** EXERCISE INPUTS follows **

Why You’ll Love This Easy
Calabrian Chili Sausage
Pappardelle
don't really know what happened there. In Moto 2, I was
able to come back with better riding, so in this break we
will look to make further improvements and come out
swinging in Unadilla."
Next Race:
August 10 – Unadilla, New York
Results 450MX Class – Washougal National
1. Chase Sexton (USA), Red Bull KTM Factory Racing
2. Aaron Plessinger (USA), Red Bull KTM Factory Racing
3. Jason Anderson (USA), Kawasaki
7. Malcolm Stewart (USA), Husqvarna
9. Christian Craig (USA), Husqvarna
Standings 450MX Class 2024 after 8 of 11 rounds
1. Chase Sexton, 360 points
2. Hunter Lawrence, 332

** End of EXERCISE INPUTS **

REQUEST: Type out all of the records again, exactly.

RESPONSE AREA:
Why You’ll Love This Easy
Calabrian Chili Sausage
Pappardelle
don't really know what happened there. In Moto 2, I was
able to come back with better riding, so in this break we
will look to make further improvements and come out
swinging in Unadilla."
Next Race:
August 10 – Unadilla, New York
Results 450MX Class – Washougal National
1. Chase Sexton (USA), Red Bull KTM Factory Racing
2. Aaron Plessinger (USA), Red Bull KTM Factory Racing
3. Jason Anderson (USA), Kawasaki
7. Malcolm Stewart (USA), Husqvarna
9. Christian Craig (USA), Husqvarna
Standings 450MX Class 2024 after 8 of 11 rounds
1. Chase Sexton, 360 points
2. Hunter Lawrence, 332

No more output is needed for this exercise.